BOOK REVIEW: The Mulberry Tree by Allison Rushby
BOOK REVIEW: The Mulberry Tree by Allison Rushby
Walker Books
July 2018
Paperback, $17.99
Reviewed by Steph O’Connell
Middle Grade / Mystery / Supernatural
6/10
Do naught wrong by the mulberry tree,
or she’ll take your daughters …
one, two, three.
Ten-year-old Immy and her family run away from their storm cloud of problems to a tiny village in Cambridgeshire, England. When they find an adorable thatched cottage to begin a perfect new life in, the only downside is the ancient, dark and fierce-looking mulberry tree in the back garden. And the legend that comes with it – the villagers say the tree steals away girls living in the cottage on the eve of their eleventh birthday. Of course, Immy thinks this is ridiculous. Then she starts to hear a strange song in her head…
Another noise caught her attention. There, woven through the thumping of her heart. Something else. Something higher, almost floating. Like a song. She knew it from somewhere. Remembered it somehow.
The sound was lost as Immy’s gaze moved up, the sky poisoned by the tree’s branches. The tree smelled strange. Fusty and old, like it was stuffed full of decaying secrets.
Immy and her family are going through a lot of changes – when we join them, they’ve just relocated from Australia to England. Immy’s father has been having some emotional troubles as a result of something that happened at work, and the three members of their small family are a little at odds with each other.
Her father was still here, yet he’d left at the same time. She missed him not just listening, but hearing the answers to the questions he asked her automatically when he picked her up from school. She missed their bike rides. She missed him swimming with her. She even missed their terrible attempts at baking. Yes, he was still here, but she missed him being present, which was something else entirely.
But upon moving into the house with the foreboding, titular mulberry tree in the back yard, learning the history around it, and counting down the days to Immy’s 11th birthday, they find their attention diverted elsewhere, and Immy thinks maybe they’re all going to be okay.
They were met with a view of a large garden, but unlike the welcoming front of the house, no flowers bloomed and no bumblebees buzzed. Everything was dark and drenched in shadow because of what lay to the left – a gigantic tree that loomed over the entire garden and the house itself. Immy’s breath caught in her throat and her heart began to race as her eyes travelled up its thick, gnarled trunk. Halfway up, arm-like branches began to shoot out threateningly, dividing into stout, black fingers which poked and taunted the house cruelly. It was summer, yet the tree displayed no green. Not one leaf. Just inky blackness that blocked out the sky above. It was almost as if the tree was attempting to swallow the cottage whole.
This story explores themes of responsibility, forgiveness, family, and the appreciation of all life.

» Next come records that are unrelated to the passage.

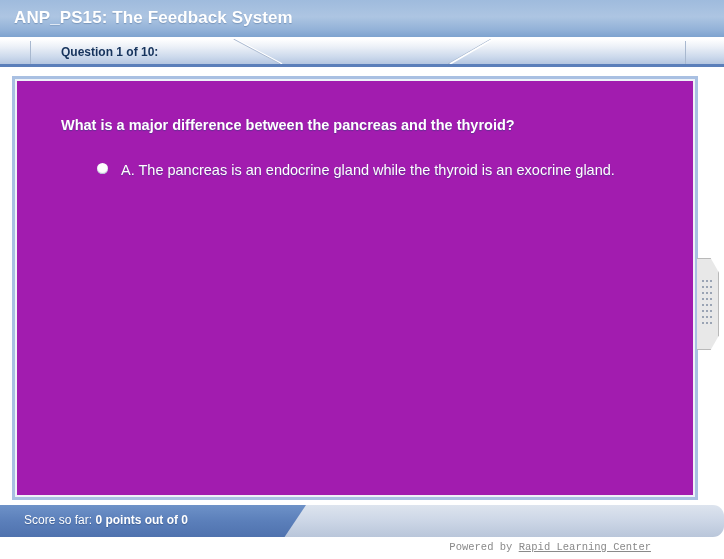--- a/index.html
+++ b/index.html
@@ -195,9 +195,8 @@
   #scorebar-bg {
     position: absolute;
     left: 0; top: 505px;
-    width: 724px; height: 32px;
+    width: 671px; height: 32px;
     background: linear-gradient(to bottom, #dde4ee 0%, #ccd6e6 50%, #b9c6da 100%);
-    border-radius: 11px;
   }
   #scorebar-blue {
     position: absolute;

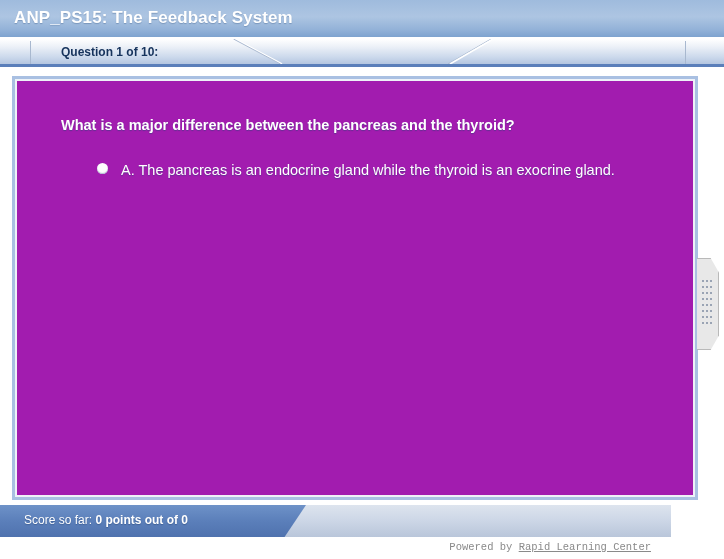--- a/index.html
+++ b/index.html
@@ -222,7 +222,6 @@
     left: 0; top: 539px;
     width: 659px; height: 20px;
     background: #ffffff;
-    font-family: Liberation Mono, monospace;
   }
   #footer-inner {
     position: absolute;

Through the way the townsfolk speak of the tree (and give it a wide berth), and a couple of other events that take place in the book, Immy starts to see her way towards forgiving and understanding the struggles her father is going through, and Immy learns to look beyond an angry or defensive outward appearance to see the person who might be sad or hurting underneath.
Unfortunately there was a lot of telling, some clunky writing, quite a few typos, and errors that seemed to show up with greater frequency as the book neared its conclusion. There were some things that didn’t seem to make entirely logical sense, but seemed to exist to make problems easier to solve, or to make certain elements more significant. ,
The clunkiest of the writing revolved around specifying when Immy’s birthday was, and discussing the logistics of throwing a party.
“Your birthday’s on a Sunday. It will be good timing. We can do something in the garden. It’s a week and a half from today, so there’s still time to send out some invitations.”
“Is it too late to send out invitations? We could make them over the weekend, but you’d have to give most of them out at school on Monday and that would be less than a week until the actual party on the Sunday?”
But for the most part, the issues will likely not bother the target age group so much as they did this thirty-something qualified editor.
In the end, this story had a nice full-circle feeling, and it is worth noting the valuable messages it delivers and the appreciation of life, which will hit home for kids of the target age who are at that point in their lives where they feel a consciousness in all things.